Stored items
▬▬▬

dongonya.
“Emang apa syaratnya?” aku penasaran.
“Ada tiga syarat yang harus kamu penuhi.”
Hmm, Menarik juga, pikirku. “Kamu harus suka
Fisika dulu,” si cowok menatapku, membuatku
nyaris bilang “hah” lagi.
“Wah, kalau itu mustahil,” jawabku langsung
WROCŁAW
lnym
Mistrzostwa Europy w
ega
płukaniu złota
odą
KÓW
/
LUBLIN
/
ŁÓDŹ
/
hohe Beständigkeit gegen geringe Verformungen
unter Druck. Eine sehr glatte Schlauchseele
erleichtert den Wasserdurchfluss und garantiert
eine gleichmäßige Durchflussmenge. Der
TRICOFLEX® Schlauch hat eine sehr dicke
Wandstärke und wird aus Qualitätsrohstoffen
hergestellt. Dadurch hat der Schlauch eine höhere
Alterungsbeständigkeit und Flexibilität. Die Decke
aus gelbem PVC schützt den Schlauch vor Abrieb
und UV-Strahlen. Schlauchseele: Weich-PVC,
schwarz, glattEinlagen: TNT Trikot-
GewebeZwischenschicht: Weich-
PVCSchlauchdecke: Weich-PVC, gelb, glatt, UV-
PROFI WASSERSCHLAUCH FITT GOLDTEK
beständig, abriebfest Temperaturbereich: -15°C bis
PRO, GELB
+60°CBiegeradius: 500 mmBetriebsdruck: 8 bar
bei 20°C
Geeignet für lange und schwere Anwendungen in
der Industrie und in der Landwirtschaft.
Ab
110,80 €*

▬▬▬

> ASSIGNED TASK
Your task is to reproduce exactly the lines that begin at the line containing "hohe Beständigkeit gegen geringe Verformungen" and end at the final line of the data above.

> RESPONSE BOX
hohe Beständigkeit gegen geringe Verformungen
unter Druck. Eine sehr glatte Schlauchseele
erleichtert den Wasserdurchfluss und garantiert
eine gleichmäßige Durchflussmenge. Der
TRICOFLEX® Schlauch hat eine sehr dicke
Wandstärke und wird aus Qualitätsrohstoffen
hergestellt. Dadurch hat der Schlauch eine höhere
Alterungsbeständigkeit und Flexibilität. Die Decke
aus gelbem PVC schützt den Schlauch vor Abrieb
und UV-Strahlen. Schlauchseele: Weich-PVC,
schwarz, glattEinlagen: TNT Trikot-
GewebeZwischenschicht: Weich-
PVCSchlauchdecke: Weich-PVC, gelb, glatt, UV-
PROFI WASSERSCHLAUCH FITT GOLDTEK
beständig, abriebfest Temperaturbereich: -15°C bis
PRO, GELB
+60°CBiegeradius: 500 mmBetriebsdruck: 8 bar
bei 20°C
Geeignet für lange und schwere Anwendungen in
der Industrie und in der Landwirtschaft.
Ab
110,80 €*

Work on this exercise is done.